Chroniques

par bertrand bolognesi

Le roi d'Ys
opéra d'Édouard Lalo

Théâtre du Capitole, Toulouse
- 9 octobre 2007
Nicolas Joel met en scène Le roi d'Ys d'Edouard Lalo au Capitole (Toulouse)
© patrice nin

Avec Le roi d'Ys, c'est dans une Bretagne légendaire qu'Édouard Lalo transporta le public de la salle Favart, le 7 mai 1888. Après une Symphonie espagnole (1874), un Concerto russe (1879), une Rhapsodie norvégienne (1879) et le ballet oriental Namouna (1882), le Lillois devenu Parisien trouve en la pointe armoricaine un terrain possible à de nouvelles inspirations exotiques. Ce n'est d'ailleurs pas tant la localisation géographique d'un sujet qui détermine son orientalisme, mais plutôt le voyage imaginaire qu'il provoque. Sur quelle rive fut érigée Ker Is ? En quels temps fut englouti Ker Is ? Quelle baie garde enfouis les trésors de Ker Is ? Quels exquis péchés recouvre donc la terrible mer de Ker Is ? Autant de mystères dont la seule évocation, aussi vague fut-elle, s'inscrivait idéalement dans l'air du temps.

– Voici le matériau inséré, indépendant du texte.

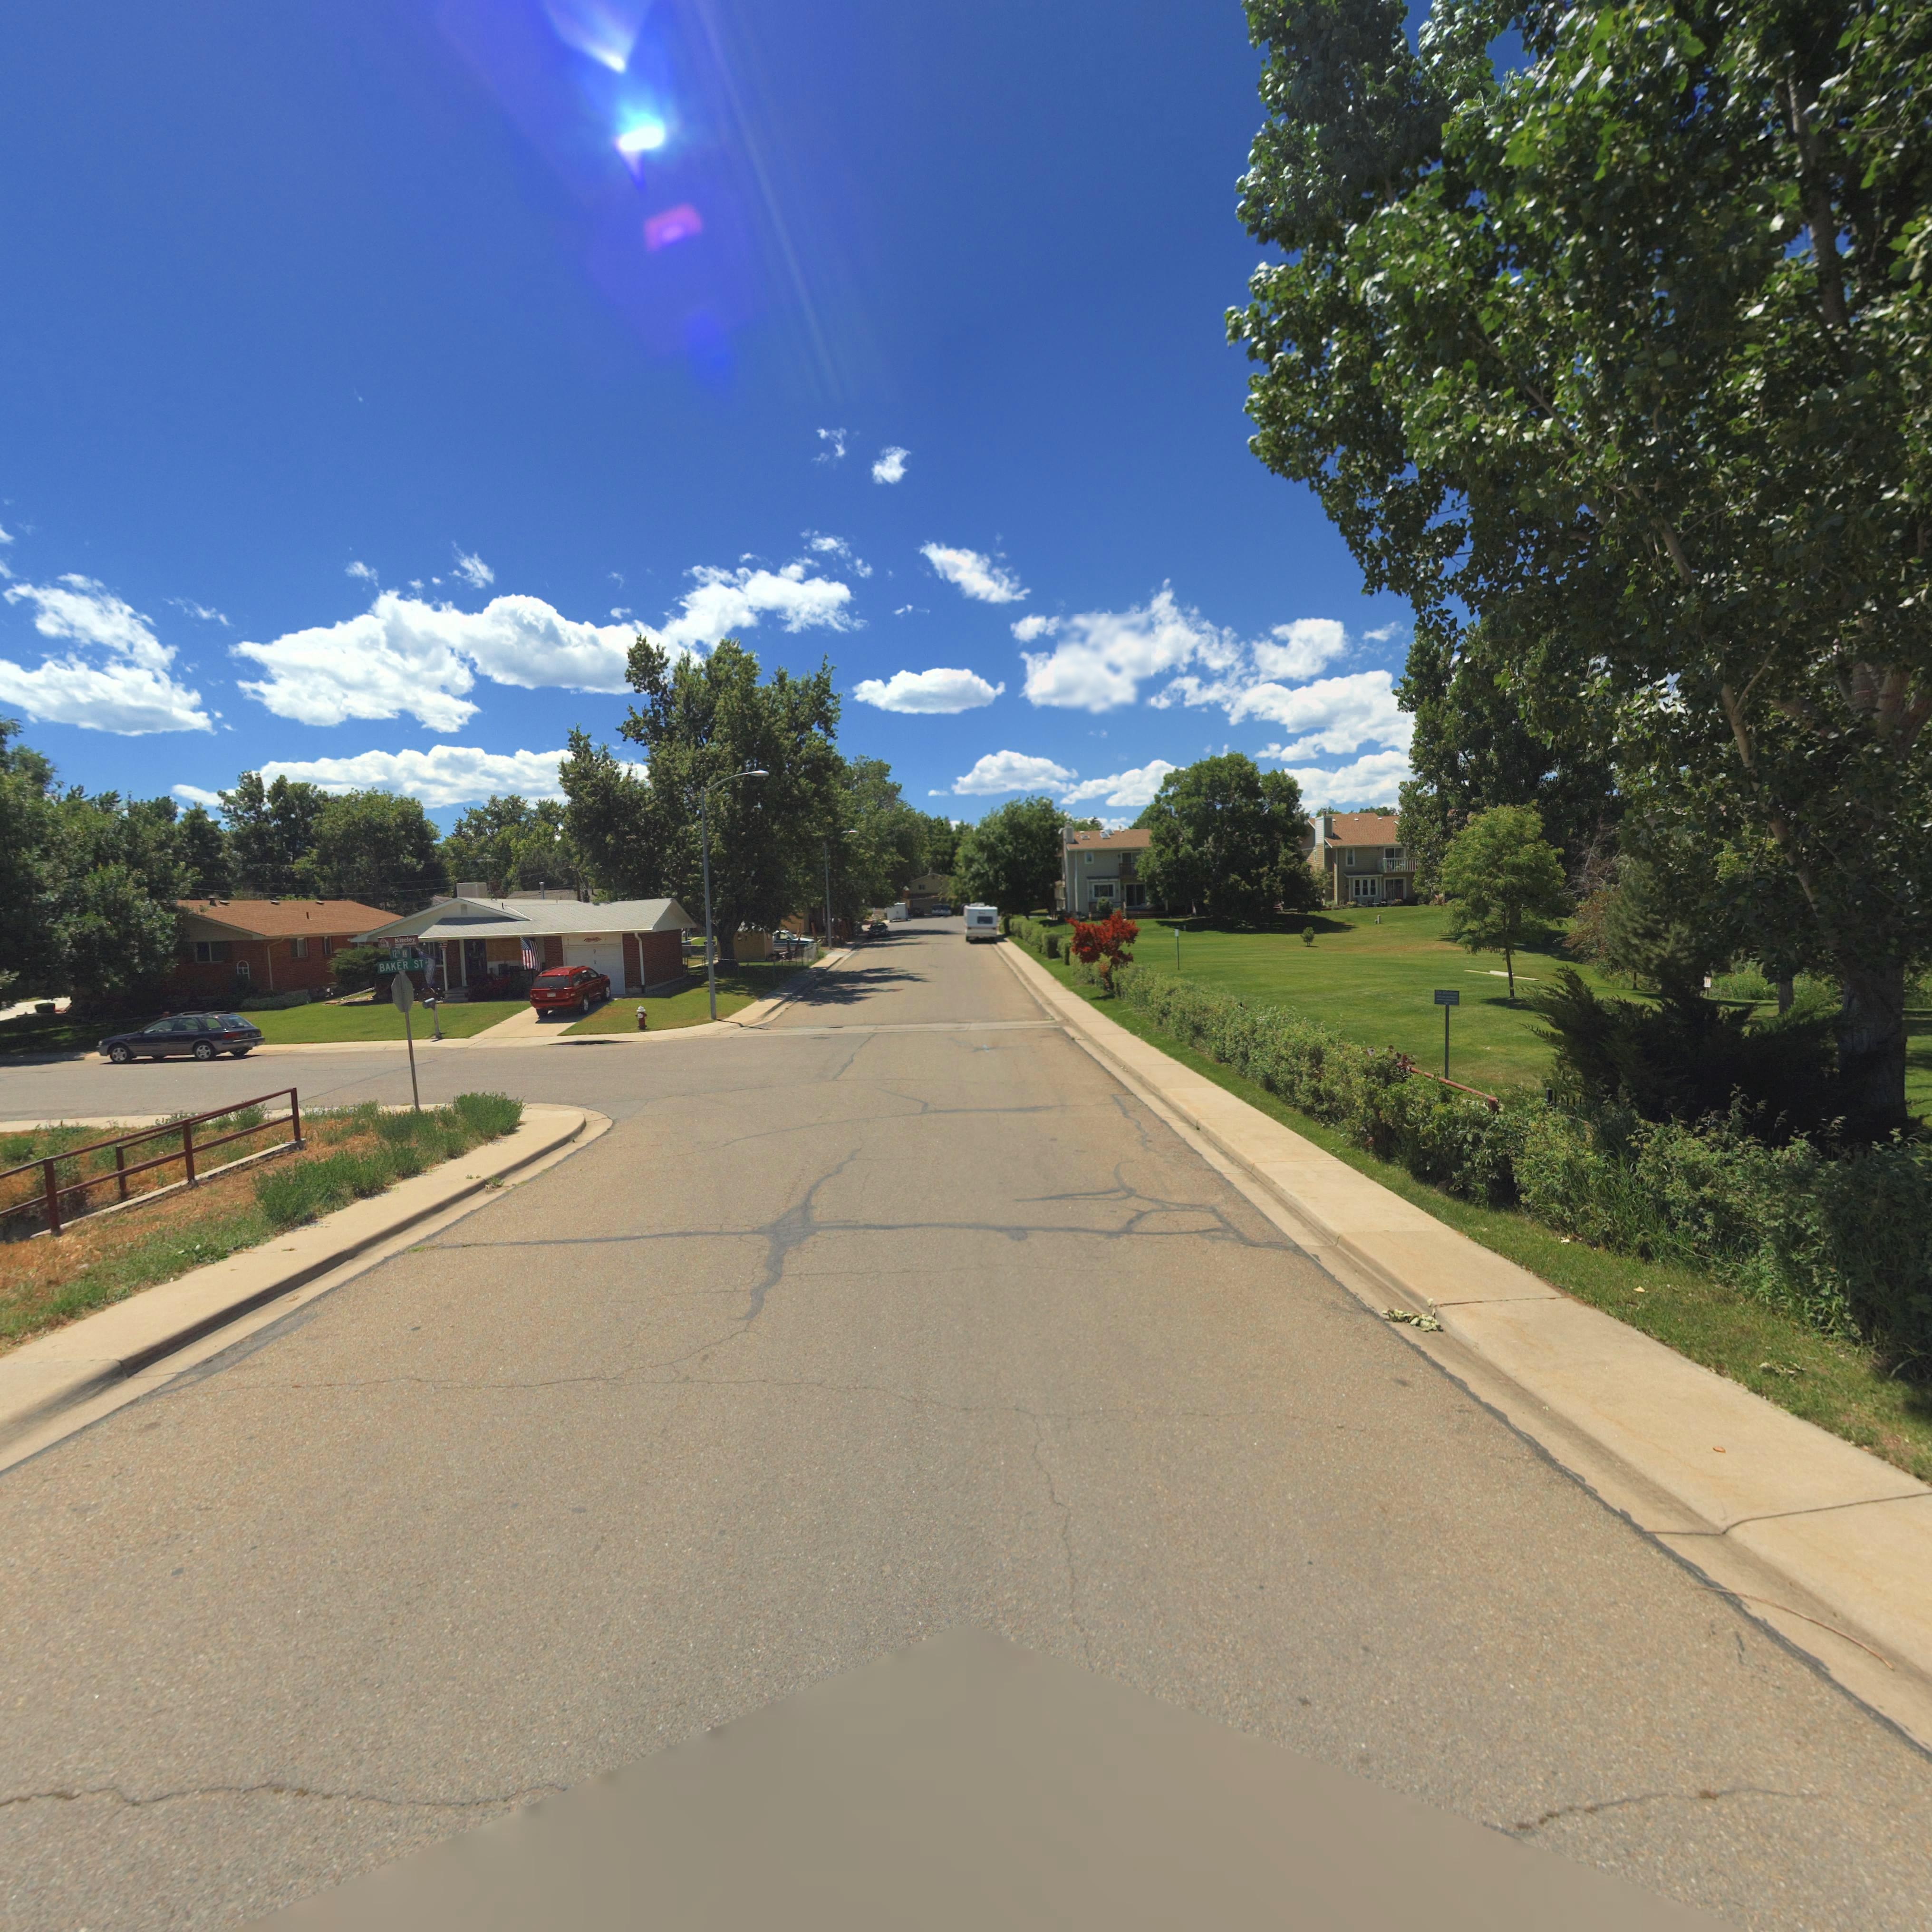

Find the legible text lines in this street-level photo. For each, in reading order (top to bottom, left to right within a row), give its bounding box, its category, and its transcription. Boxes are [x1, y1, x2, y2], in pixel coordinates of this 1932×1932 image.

[391, 949, 407, 958] StreetName: 12** A*
[379, 959, 423, 972] StreetName: BAKER ST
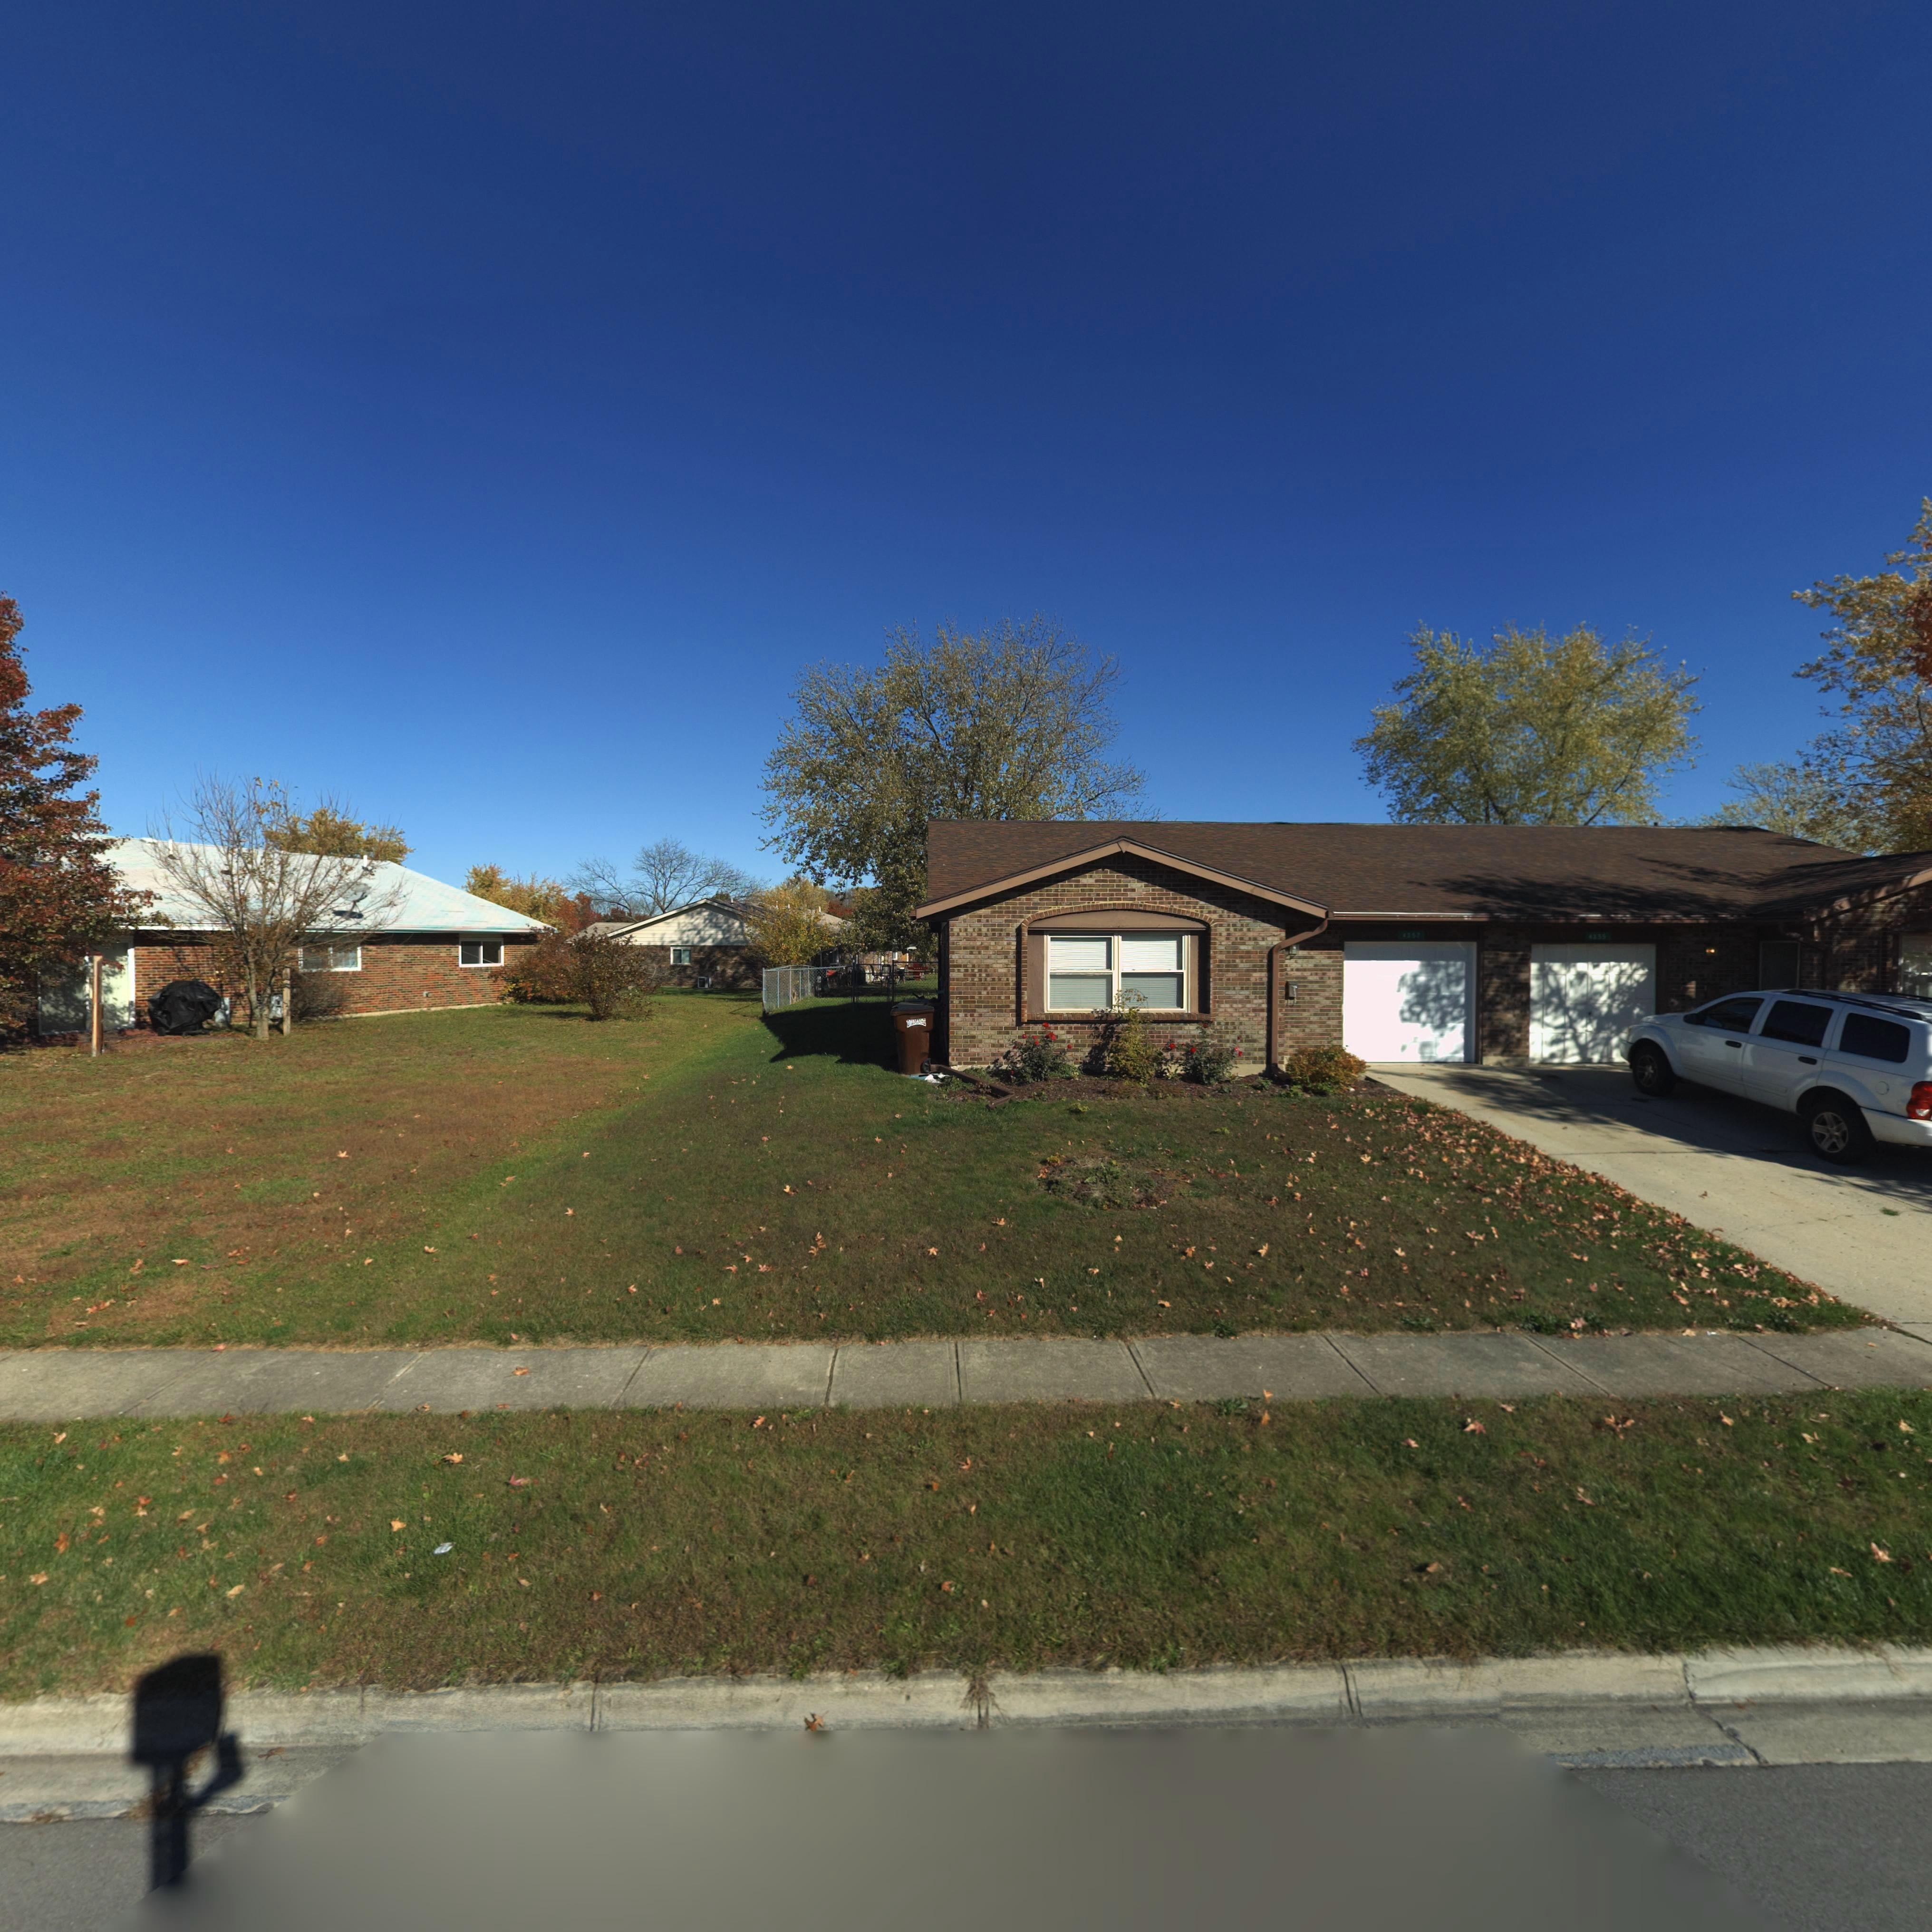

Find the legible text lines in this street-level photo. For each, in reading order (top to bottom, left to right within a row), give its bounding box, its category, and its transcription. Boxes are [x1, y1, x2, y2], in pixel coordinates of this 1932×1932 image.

De fait, Nicolas Joel ne se trompe pas en peignant d'un noir infernal les soldatesques confrontées. Comme toujours, le conte est moral, la belle Ys voyant la passion l'emporter sur l'amour, l'aveuglement rendu morbide de l'érotisme et de la vengeance précipiter ses jours et son peuple dans les flots. De même ne s'est-il pas trompé en confiant le rôle de Margared, sang et feu, à Sophie Koch qu'on n'attendait pas là. Elle s'y révèle féline à souhait, toutes griffes dehors, comme jamais on ne la vit. La voix investit le personnage d'une étonnante assise méphitique, dans une gestique à la grandiloquence parfaitement assumée. C'est précisément la grande réussite de cette production, tant pour la mise en scène et l'espace – décors d'Ezio Frigerio et costumes de Franca Squarciapino – que pour la direction d'acteurs : avoir assumé le ton un rien outré de l'œuvre.

Si l'on regrette un Karnac surfait qui oublie de chanter, l'on ne pourra que se réjouir de la distribution ici réunie. André Heyboer sert Jahel d'un phrasé nourri et d'une émission ferme. Indépendamment d'une diction laborieuse, Charles Castronovo conduit élégamment la dynamique de Mylio, soignant des attaques aiguës d'une tendresse déconcertante. Large et convainquant, le chant du rôle-titre est celui de Paul Gay. Enfin, Inva Mula s'avère une Rozenn remarquable dont la vocalité rencontre l'incarnation, grâce à une maîtrise discrète mais non moins certaine des qualités à exploiter ; aussi l'émotion est elle bientôt au rendez-vous.

Malgré l'enthousiasme de la battue d'Yves Abel, à la tête d'un Orchestre national du Capitole dont elle porte luxueusement la polychromie au delà du raisonnable équilibre souhaité, l'œil excitable de la salle n'assisterait à aucune noyade. Ainsi qu'une raucité aurait pu le laisser présager à la fin du premier tableau de l'acte médian, Margared doit reposer sa voix, de sorte que le fastueux delirium fin de siècle n'ouvrira pas sa grande porte de bronze. Le spectacle n'ayant pas repris après l'entracte, il conviendra de nuancer les impressions que laissèrent des voix qu'on ne put goûter jusqu'à l'issue des énigmes – ainsi les cétacées abyssaux nous privèrent-ils du Saint Corentin (petite liberté prise par le livret à l'encontre de Saint Guénolé) d'Éric Martin-Bonnet.